A falha técnica resultou na interrupção imediata das operações na central termoelétrica de Felton, considerada a principal geradora de energia daquela região. Além dela, outra unidade geradora e uma subestação local também foram desativadas, agravando a escassez de oferta elétrica no país.
Infraestrutura fragilizada e déficit de manutenção
Este é o segundo episódio de grande escala registrado em pouco mais de quatro meses. A rede elétrica nacional enfrenta uma situação de extrema vulnerabilidade devido ao sucateamento e à falta de investimentos. Atualmente, sete das dezesseis centrais termoelétricas do país estão inoperantes por conta de avarias ou para a realização de manutenções preventivas. O déficit atinge cerca de 40% da capacidade total de geração de Cuba.
Especialistas indicam que a estabilização do fornecimento exigiria investimentos bilionários, estimados entre 8 milhões e 10 milhões de dólares. A crise é acentuada pela dificuldade de acesso a combustíveis, fator que tem sido agravado por restrições externas e embargos econômicos.

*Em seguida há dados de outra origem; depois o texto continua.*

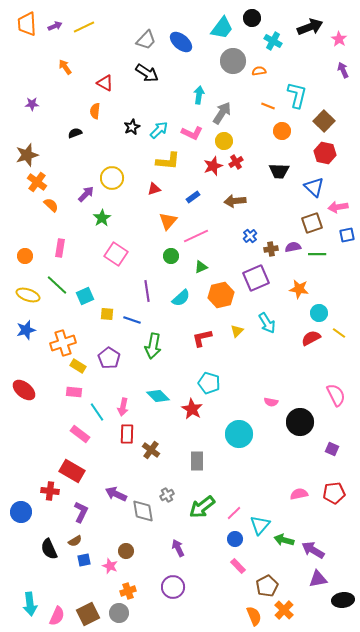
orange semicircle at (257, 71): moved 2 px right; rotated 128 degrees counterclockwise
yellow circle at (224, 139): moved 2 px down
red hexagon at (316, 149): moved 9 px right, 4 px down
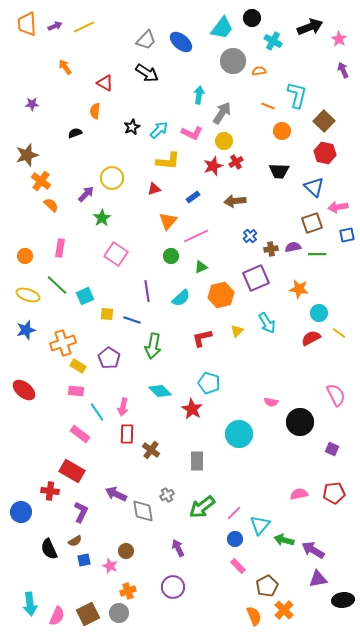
orange cross at (37, 182): moved 4 px right, 1 px up
pink rectangle at (74, 392): moved 2 px right, 1 px up
cyan diamond at (158, 396): moved 2 px right, 5 px up
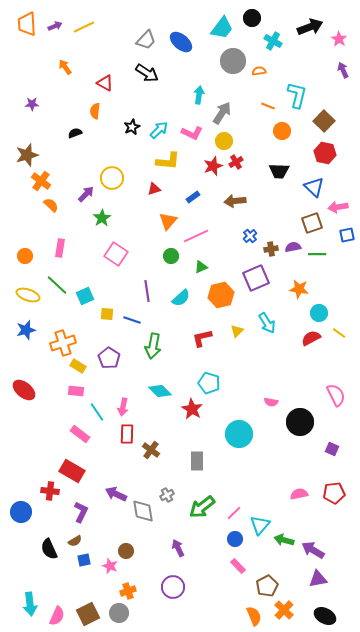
black ellipse at (343, 600): moved 18 px left, 16 px down; rotated 35 degrees clockwise
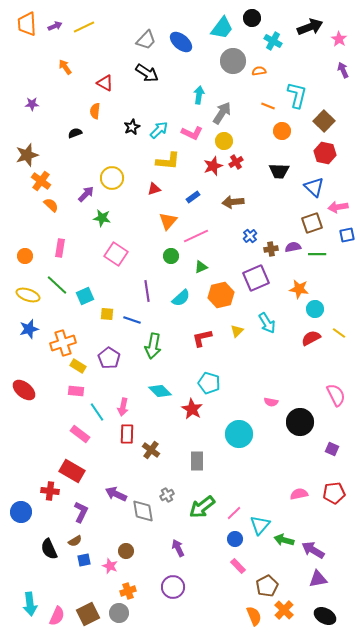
brown arrow at (235, 201): moved 2 px left, 1 px down
green star at (102, 218): rotated 30 degrees counterclockwise
cyan circle at (319, 313): moved 4 px left, 4 px up
blue star at (26, 330): moved 3 px right, 1 px up
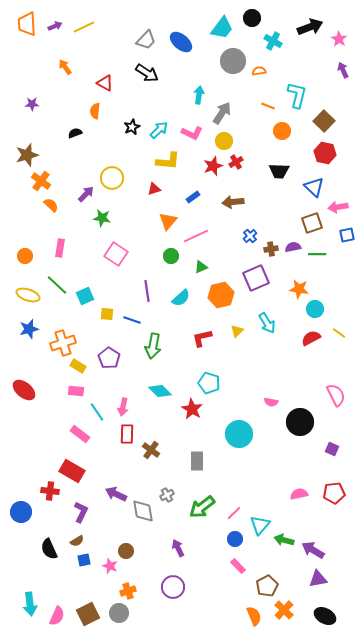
brown semicircle at (75, 541): moved 2 px right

Impacto econômico e preocupação internacional
A falta recorrente de energia tem provocado prejuízos severos à economia cubana, que registrou uma retração superior a 15% desde 2020. O cenário atual é marcado por interrupções diárias que chegam a ultrapassar 20 horas em determinadas localidades. Em janeiro deste ano, a ilha já havia registrado seu maior apagão histórico, quando 63% do território nacional ficou simultaneamente às escuras.

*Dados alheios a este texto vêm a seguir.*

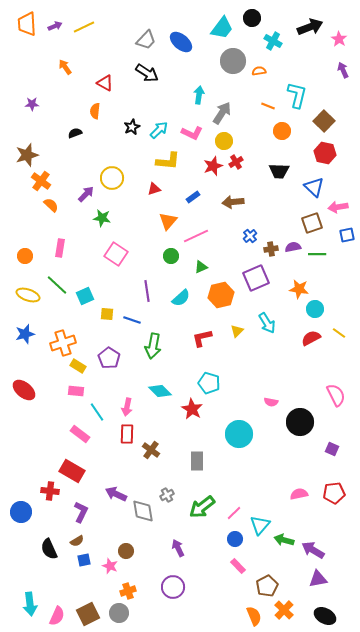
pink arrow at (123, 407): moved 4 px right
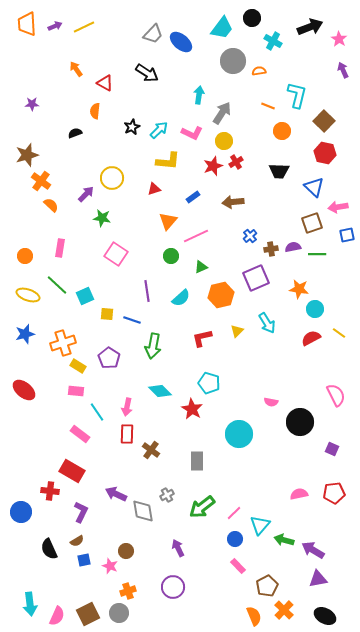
gray trapezoid at (146, 40): moved 7 px right, 6 px up
orange arrow at (65, 67): moved 11 px right, 2 px down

O agravamento da crise humanitária desperta alertas em órgãos internacionais. Existe o temor de que o sistema possa entrar em um colapso total caso o suprimento de petróleo não seja restabelecido com urgência. Enquanto as autoridades buscam soluções técnicas para os problemas nas linhas de transmissão, o governo mantém diálogo com interlocutores externos na tentativa de viabilizar acordos que aliviem a pressão sobre o setor energético.